Conheço cariocas da gema que jamais foram ao Pão de Açúcar e ao Corcovado. Não chego a tanto, mas trazia no meu currículo uma falha: nunca ter subido o morro da Conceição. Essa lacuna foi preenchida outro dia com a ajuda de dois amigos, Manoel Mattos Filho, da Livraria Elizart (simpaticíssimo sebo da avenida Marechal Floriano), e Belmiro Fernandes, professor e pesquisador que conhece a história de cada uma das pedras seculares da Conceição. Foi uma aula de Rio Antigo.
A chuvinha fina que caía na hora do passeio não nos intimidou. Nem mesmo quando, olhando as ladeiras íngremes, cujo calçamento de pedra brilhava de umidade, ouvimos Belmiro contar, rindo, que a Rua do Escorrega não tinha esse nome em vão e que antes se chamava Ladeira do Quebra-bunda. Mas ele garantiu: era só pisar com cuidado que ninguém ia escorregar. Segundo Belmiro, antigamente era muito pior, porque as lavadeiras botavam as roupas para quarar nas pedras do calçamento e isso as tornava um verdadeiro sabão. E assim, sem medo de quebrar o que quer que fosse, lá fomos nós, ladeira acima, na companhia dos nossos mestres.
O morro da Conceição fica no bairro da Saúde, na região portuária que vai ser revitalizada. Dos quatro morros ocupados durante a fundação da cidade, restam apenas dois, o da Conceição e o de São Bento, onde fica o Mosteiro (os outros dois, do Castelo e de Santo Antônio, foram arrasados). Daí a importância de conhecer esse local histórico. Passear por ele, um emaranhado de vielas e escadarias (inclusive aquela escavada na rocha, que vai dar lá embaixo, a Pedra do Sal), é uma viagem não só no tempo, mas também no espaço. Temos a sensação de recuar séculos, só que não no Rio, mas em uma cidadezinha portuguesa.
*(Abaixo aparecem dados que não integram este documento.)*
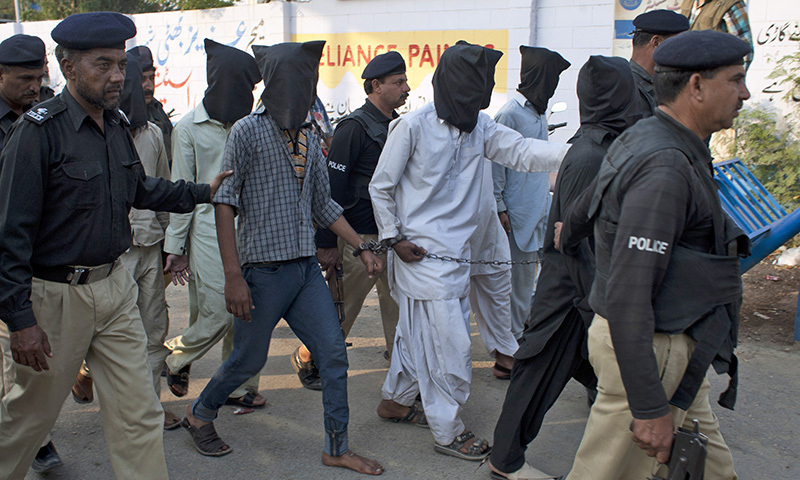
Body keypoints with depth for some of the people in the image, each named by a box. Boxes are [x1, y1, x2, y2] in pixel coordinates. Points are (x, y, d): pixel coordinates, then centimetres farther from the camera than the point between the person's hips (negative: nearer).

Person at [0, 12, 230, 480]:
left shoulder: (117, 125, 6)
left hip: (114, 286, 6)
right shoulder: (40, 130, -16)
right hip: (56, 296, -6)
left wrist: (201, 192, 14)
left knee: (139, 416, 8)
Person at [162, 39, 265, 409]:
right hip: (209, 230, -4)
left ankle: (239, 385, 19)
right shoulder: (190, 127, 0)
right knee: (218, 314, -6)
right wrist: (175, 247, 0)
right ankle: (175, 358, 22)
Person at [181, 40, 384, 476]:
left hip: (306, 268, 6)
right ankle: (199, 414, 36)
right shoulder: (248, 131, -9)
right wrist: (234, 276, -18)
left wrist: (361, 248, 9)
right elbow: (225, 202, -12)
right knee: (248, 359, 8)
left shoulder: (308, 138, 10)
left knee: (334, 355, 4)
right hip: (264, 271, -6)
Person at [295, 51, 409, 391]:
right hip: (361, 237, -7)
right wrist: (326, 242, -17)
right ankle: (307, 360, 26)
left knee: (399, 306, 9)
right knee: (343, 307, 5)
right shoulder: (354, 127, -11)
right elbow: (332, 187, -14)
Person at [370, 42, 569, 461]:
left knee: (421, 332, 18)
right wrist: (393, 238, -9)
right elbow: (380, 186, -6)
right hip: (421, 252, -7)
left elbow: (522, 151, -6)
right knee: (450, 345, -4)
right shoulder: (413, 126, -13)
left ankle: (395, 399, 38)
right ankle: (447, 432, 12)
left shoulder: (480, 126, 6)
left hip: (456, 252, 7)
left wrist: (575, 152, -21)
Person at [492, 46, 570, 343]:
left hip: (540, 207, 9)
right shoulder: (511, 113, -14)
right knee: (520, 271, -1)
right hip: (519, 211, -8)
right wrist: (499, 207, -16)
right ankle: (513, 337, 11)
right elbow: (496, 162, -15)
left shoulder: (539, 112, 13)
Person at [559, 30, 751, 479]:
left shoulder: (640, 141, 8)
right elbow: (627, 295, -28)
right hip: (650, 350, -10)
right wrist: (650, 407, -26)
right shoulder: (665, 166, -23)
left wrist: (567, 235, 50)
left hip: (675, 347, 10)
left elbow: (586, 204, 28)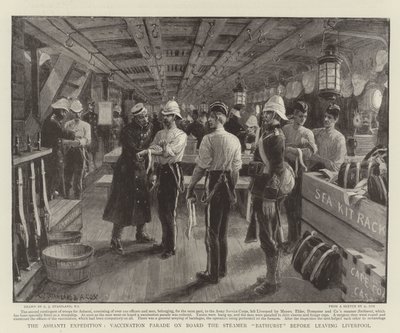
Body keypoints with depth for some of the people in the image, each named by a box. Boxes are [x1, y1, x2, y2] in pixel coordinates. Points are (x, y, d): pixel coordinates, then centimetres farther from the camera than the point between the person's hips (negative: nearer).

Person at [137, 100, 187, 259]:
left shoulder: (181, 135, -6)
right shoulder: (160, 133, 14)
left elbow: (170, 151, -19)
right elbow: (152, 149, 2)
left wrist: (149, 151, -23)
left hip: (173, 172, -6)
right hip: (161, 171, 7)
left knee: (169, 212, -4)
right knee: (161, 210, 13)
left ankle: (171, 247, 7)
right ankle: (165, 242, 29)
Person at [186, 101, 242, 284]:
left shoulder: (209, 139, -13)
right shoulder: (235, 140, 6)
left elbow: (201, 165, -13)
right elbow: (237, 166, 9)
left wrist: (191, 187, -4)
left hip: (214, 183, -7)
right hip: (229, 186, 7)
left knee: (212, 231, 3)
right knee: (223, 230, 17)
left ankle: (213, 274, 11)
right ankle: (222, 269, 28)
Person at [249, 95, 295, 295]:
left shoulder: (275, 137, -17)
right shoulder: (268, 134, 13)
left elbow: (277, 169, -22)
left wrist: (269, 197, -23)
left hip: (267, 192, -10)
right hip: (263, 191, 10)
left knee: (268, 237, -2)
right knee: (272, 235, 18)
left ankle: (272, 281, 10)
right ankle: (273, 275, 32)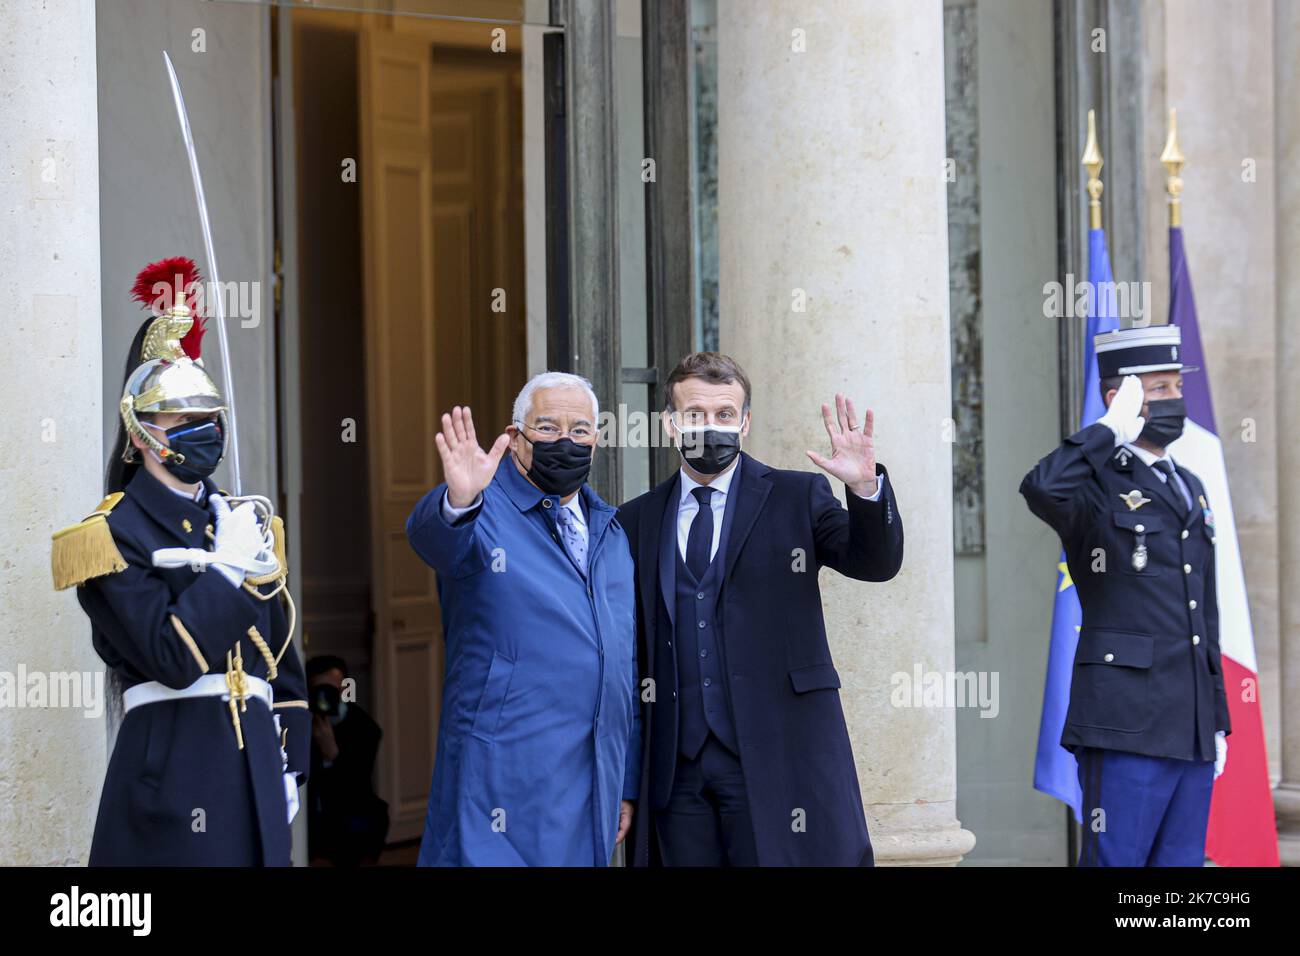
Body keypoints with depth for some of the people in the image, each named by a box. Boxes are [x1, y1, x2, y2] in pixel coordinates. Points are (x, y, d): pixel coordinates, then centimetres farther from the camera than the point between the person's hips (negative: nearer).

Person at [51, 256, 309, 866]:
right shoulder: (115, 534, -4)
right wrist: (227, 567, -11)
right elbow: (171, 659, -17)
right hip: (172, 765, -6)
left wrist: (290, 764, 12)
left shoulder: (243, 525, 16)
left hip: (256, 765, 6)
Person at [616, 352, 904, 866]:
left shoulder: (796, 497, 7)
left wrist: (865, 486, -24)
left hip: (774, 754, -2)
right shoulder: (637, 521, 12)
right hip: (676, 763, 3)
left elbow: (876, 563, -5)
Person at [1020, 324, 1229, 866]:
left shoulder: (1188, 487, 19)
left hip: (1192, 731, 7)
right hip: (1127, 725, -7)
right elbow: (1041, 489, -32)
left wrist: (1217, 721, 20)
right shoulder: (1096, 486, -5)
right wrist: (1112, 429, -18)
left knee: (1181, 862, 8)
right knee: (1115, 861, -7)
Os nomes pitorescos das ruas contribuem para reforçar a sensação: Beco das Escadinhas da Conceição, Rua do Escorrega, Rua do Jogo da Bola (não se refere a futebol, mas a uma espécie de bocha que se jogava no Rio no século 17), Ladeira do João Homem, Travessa do Sereno. Sem falar na paisagem, cheia de casinhas com portais de pedra, fachadas de azulejos e beirais de louça (embora muitas estejam precisando de restauração urgente).
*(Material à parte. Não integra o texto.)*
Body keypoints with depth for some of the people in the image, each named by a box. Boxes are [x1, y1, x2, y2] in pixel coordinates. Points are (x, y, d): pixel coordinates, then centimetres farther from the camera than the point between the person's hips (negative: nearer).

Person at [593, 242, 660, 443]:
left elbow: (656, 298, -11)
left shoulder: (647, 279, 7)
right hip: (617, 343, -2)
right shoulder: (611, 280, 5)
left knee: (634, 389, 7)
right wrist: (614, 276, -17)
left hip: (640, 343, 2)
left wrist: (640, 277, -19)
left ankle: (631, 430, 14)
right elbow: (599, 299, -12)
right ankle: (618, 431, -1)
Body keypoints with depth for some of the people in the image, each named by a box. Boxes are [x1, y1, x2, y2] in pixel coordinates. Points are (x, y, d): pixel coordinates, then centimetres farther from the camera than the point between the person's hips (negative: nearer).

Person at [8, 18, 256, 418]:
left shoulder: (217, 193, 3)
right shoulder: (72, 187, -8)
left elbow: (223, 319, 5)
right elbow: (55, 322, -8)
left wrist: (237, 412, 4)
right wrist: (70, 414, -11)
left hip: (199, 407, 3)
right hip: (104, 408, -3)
No morro da Conceição, todo mundo se conhece e o nível de violência é zero, até porque a região é ocupada pelo Exército (no alto do morro ficam a Fortaleza da Conceição, o Museu Cartográfico e o Observatório do Valongo). Tivemos a sorte de entrar no forte e no museu (em geral, é preciso agendar), além de visitar vários ateliês do bairro, porque naquele dia se realizava o Projeto Mauá, semelhante ao Santa Teresa de Portas Abertas. O Museu Cartográfico fica no antigo Palácio Episcopal, construção belíssima inaugurada em 1674, no lugar da ainda mais velha capelinha de Nossa Senhora da Conceição, que deu nome ao morro (erguida em 1590 por um casal de portugueses devotos). O forte, que é de 1743, também está cheio de recantos pitorescos: caminhos de pedra, casamatas com vista espetacular para a baía e a masmorra onde ficaram presos três inconfidentes, inclusive Tomás Antônio Gonzaga. Há ainda, dentro do forte, o que se acredita ser um resquício da muralha original que protegeu a cidade em sua fundação, em 1565, mas o local ainda não está aberto a visitação.
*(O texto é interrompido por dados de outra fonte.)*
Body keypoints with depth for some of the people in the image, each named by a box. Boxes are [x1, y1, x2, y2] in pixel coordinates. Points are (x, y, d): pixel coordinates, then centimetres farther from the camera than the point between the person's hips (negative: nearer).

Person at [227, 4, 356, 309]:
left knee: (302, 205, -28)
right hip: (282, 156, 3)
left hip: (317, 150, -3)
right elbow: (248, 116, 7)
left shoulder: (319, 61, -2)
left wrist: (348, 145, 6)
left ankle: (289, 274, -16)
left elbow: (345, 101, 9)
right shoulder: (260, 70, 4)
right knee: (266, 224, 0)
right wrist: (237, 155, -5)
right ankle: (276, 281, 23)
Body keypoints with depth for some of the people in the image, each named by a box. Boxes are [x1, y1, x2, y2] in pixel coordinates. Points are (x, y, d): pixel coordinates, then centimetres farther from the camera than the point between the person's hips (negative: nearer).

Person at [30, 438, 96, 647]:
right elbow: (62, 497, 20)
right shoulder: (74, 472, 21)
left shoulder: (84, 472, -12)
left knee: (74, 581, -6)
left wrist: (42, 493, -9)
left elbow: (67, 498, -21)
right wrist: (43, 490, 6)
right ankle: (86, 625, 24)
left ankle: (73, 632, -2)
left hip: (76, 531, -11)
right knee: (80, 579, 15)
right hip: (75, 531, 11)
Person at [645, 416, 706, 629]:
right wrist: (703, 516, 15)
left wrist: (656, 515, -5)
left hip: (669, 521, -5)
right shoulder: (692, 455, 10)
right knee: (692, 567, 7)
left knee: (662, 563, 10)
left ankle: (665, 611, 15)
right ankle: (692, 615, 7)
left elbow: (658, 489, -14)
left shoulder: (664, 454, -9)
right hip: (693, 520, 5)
Tudo isso meus amigos me contaram. Enfim, um grande passeio e, como eu disse, uma aula de história. Que acabou num cafezinho passado na hora, na própria casa do Belmiro (ele mora no morro da Conceição desde criança). Que tal?
Matéria feita em 2010 para a revista Serafina, da Folha de S. Paulo. Hoje, dedico o texto ao querido Manel, que morreu no início do ano.